Document passage:
::::
This post is the continuation of our media monitoring series examining coverage behavior of various media outlets during Election 2012. Today’s post discusses the statistical data analysis of the topic, sourcing, and sentiment behaviors of USA Today.

Campaign Strategy Received Most Coverage

Chart shows break down of topics in election coverage in USA Today.  Time frame is May 1-November 6, 2012.

Chart shows break down of topics in election coverage in USA Today. Time frame is May 1 – November 6, 2012.

In USA Today’s election coverage from May to November, almost one-third (30.4%) was dedicated to Campaign Strategy. Stories about the tactics and exchanges between the campaigns like this one were common on USA Today’s front pages. USA Today covered Campaign Strategy 10% more than the average print outlet in 4th Estate’s statistical data sample. Economy was covered only 13.7% of the time and similar to most media outlets, Candidate Character was covered 18% of the time. Interestingly, USA Today focused very little on issues such as Entitlements, Foreign Policy and Taxes. They were well below the average amount of coverage among all print outlets on these three issues.

Romney Had More Favorable Coverage than Obama

Chart shows sentiment break down of election coverage in USA Today.  Time frame is May 1-November 6, 2012.

Chart shows sentiment break down of election coverage in USA Today. Time frame is May 1 – November 6, 2012.
::::
Work request 1: Copy, word for word, the stretch of the post on USA Today's election coverage from "This post is" through "of USA Today.".
Work request 2: Write the next part of the post on USA Today's election coverage, beginning right after its final sentence.

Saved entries
::::
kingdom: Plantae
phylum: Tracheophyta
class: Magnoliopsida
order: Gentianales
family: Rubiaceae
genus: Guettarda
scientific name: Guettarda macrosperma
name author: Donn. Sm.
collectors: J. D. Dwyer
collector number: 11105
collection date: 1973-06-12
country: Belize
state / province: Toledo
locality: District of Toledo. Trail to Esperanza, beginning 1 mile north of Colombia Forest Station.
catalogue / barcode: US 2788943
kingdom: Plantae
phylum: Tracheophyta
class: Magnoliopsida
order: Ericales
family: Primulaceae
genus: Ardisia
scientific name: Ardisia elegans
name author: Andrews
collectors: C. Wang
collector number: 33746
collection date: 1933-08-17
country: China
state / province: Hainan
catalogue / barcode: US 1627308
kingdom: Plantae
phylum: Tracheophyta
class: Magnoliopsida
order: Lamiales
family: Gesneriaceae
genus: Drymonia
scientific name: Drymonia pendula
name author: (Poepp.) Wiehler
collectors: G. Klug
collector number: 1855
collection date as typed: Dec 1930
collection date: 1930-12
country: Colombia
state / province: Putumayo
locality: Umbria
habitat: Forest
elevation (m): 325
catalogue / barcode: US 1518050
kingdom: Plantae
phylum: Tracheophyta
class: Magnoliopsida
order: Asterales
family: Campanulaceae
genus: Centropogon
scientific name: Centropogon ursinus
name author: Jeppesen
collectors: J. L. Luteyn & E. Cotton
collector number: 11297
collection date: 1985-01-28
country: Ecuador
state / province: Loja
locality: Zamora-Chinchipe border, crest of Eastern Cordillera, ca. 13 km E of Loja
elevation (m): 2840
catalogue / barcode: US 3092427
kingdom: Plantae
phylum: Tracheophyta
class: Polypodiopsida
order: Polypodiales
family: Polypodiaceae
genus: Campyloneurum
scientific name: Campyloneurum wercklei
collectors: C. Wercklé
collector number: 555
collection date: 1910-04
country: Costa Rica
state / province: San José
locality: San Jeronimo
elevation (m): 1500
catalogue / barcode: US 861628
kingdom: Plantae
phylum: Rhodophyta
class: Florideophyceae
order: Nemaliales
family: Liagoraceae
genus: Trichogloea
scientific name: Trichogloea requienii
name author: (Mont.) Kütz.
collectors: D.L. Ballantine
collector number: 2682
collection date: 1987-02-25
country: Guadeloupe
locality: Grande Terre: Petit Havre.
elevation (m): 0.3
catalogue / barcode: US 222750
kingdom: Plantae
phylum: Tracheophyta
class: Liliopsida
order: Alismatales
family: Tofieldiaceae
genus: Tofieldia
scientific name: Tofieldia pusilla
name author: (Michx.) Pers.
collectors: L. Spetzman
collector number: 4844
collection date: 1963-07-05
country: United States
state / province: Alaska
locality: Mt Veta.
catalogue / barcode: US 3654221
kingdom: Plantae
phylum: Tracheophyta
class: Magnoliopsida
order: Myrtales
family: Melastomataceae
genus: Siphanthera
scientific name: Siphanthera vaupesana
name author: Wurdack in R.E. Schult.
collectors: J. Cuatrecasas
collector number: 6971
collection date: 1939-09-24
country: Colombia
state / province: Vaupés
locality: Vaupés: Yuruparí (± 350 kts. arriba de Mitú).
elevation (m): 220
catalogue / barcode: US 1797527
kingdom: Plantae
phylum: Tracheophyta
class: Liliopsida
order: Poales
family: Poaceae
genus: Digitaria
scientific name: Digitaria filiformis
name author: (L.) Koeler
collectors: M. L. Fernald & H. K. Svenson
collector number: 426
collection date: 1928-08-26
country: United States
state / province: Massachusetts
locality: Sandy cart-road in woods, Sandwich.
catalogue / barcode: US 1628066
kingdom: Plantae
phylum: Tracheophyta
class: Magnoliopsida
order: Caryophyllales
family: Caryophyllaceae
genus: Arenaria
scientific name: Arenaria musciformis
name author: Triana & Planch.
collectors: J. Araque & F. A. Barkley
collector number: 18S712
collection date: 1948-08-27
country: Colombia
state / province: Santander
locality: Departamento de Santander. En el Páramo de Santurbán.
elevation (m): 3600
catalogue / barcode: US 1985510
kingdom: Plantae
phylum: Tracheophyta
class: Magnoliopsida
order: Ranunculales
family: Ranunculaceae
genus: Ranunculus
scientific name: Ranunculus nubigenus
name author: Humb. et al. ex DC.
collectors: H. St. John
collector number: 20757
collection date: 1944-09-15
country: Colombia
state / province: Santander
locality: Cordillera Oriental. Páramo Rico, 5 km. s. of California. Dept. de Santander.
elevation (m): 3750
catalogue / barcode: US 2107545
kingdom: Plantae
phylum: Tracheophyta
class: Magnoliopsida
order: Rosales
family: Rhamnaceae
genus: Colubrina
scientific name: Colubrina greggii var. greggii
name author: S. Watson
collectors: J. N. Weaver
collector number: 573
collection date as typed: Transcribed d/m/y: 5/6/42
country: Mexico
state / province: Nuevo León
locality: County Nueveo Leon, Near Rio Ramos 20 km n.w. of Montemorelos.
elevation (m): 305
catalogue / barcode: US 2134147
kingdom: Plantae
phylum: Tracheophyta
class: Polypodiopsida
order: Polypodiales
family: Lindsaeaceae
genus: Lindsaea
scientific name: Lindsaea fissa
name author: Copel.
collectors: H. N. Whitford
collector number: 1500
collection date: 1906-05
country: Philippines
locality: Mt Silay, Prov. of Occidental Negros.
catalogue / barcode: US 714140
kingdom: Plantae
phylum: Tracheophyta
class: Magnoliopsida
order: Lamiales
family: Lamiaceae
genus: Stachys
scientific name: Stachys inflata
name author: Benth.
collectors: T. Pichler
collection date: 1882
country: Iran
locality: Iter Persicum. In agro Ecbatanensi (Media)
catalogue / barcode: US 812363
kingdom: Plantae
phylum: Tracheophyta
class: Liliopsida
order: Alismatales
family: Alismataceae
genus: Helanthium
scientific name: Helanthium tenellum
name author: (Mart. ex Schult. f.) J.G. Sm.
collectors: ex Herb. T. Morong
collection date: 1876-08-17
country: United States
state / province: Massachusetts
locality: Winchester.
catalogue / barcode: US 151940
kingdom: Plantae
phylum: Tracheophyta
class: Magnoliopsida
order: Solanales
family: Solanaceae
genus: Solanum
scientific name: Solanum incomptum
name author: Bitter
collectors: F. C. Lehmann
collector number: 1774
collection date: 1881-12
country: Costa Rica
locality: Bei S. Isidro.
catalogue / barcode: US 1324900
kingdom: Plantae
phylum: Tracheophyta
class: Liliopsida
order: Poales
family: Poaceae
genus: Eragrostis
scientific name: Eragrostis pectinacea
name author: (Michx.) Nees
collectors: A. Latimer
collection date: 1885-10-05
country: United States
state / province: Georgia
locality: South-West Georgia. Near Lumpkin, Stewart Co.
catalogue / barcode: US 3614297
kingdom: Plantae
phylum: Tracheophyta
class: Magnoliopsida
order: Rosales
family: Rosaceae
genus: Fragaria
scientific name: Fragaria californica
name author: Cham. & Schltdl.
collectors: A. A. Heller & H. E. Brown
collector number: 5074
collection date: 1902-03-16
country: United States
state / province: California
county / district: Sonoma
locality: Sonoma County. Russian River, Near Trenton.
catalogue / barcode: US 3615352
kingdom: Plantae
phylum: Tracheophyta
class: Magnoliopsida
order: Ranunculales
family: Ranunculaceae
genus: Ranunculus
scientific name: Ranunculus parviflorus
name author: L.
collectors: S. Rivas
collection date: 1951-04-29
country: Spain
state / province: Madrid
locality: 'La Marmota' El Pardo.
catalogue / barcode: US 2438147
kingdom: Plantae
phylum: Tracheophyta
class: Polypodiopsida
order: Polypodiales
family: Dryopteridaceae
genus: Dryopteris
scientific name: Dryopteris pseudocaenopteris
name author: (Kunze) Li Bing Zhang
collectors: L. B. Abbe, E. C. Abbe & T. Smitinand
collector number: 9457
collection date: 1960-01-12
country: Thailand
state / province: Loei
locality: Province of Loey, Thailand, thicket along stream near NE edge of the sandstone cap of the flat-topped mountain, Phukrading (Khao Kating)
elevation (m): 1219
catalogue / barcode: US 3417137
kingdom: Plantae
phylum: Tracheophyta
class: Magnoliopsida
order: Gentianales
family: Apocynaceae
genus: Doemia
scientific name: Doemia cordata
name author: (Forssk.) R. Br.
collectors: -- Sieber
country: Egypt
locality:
::::
Response 1:
This post is the continuation of our media monitoring series examining coverage behavior of various media outlets during Election 2012. Today’s post discusses the statistical data analysis of the topic, sourcing, and sentiment behaviors of USA Today.

Response 2:
The sentiment of USA Today’s election coverage from May to November was more favorable toward Romney. Romney received 3% less negative sentiment than Obama. He also received 1% more positive sentiment than Obama. USA Today’s coverage was slightly more favorable to Romney than the average print outlet in 4th Estate’s statistical data sample.

Among newsmakers outside of the campaigns, citizens had the highest VoiceShare in USA Today’s election coverage. Almost 40% of statements from those newsmakers came from citizens. Citizen VoiceShare increased drastically toward the end of the campaign in all print media. Among coverage from citizens, Obama received 5% more negative sentiment than did Romney. This high negative sentiment from citizens toward Obama was a contributing factor toward Obama’s overall unfavorable sentiment ratio.

Citizens Wrote Election Narrative in USA Today

Chart shows VoiceShare (share of coverage) among campaign newsmakers in USA Today’s election coverage.  Time frame is May 1-November 6, 2012.

Chart shows VoiceShare (share of coverage) among campaign newsmakers in USA Today’s election coverage. Time frame is May 1 – November 6, 2012.

Academics also had a high VoiceShare compared to the average print outlet. 13.8% of the coverage among newsmakers outside of the campaigns in USA Today came from Academics (political science professors, deans, etc.), almost double that of the average print outlet.

Romney Campaign Had Significant VoiceShare

Chart shows VoiceShare (share of coverage) among campaign newsmakers in election coverage in USA Today.  Time frame is May 1-November 6, 2012.

Chart shows VoiceShare (share of coverage) among campaign newsmakers in election coverage in USA Today. Time frame is May 1-November 6, 2012.

Among campaign newsmakers, Romney had the highest VoiceShare. Over one-quarter (25.8%) of the coverage in USA Today from campaign newsmakers was driven by Romney, with just 18.5% from Obama. Romney pollster Neil Newhouse also had significant VoiceShare among campaign newsmakers. He had much higher VoiceShare than Obama staffers David Axelrod and Ben Labolt. Paul Ryan also had significantly higher VoiceShare than his counterpart Joe Biden, with more than quadruple the amount of coverage. While granting a higher VoiceShare percentage to Romney as well as amplifying negative citizen newsmaker attitudes toward Obama, USA Today coverage was generally beneficial for the Romney campaign throughout the election cycle.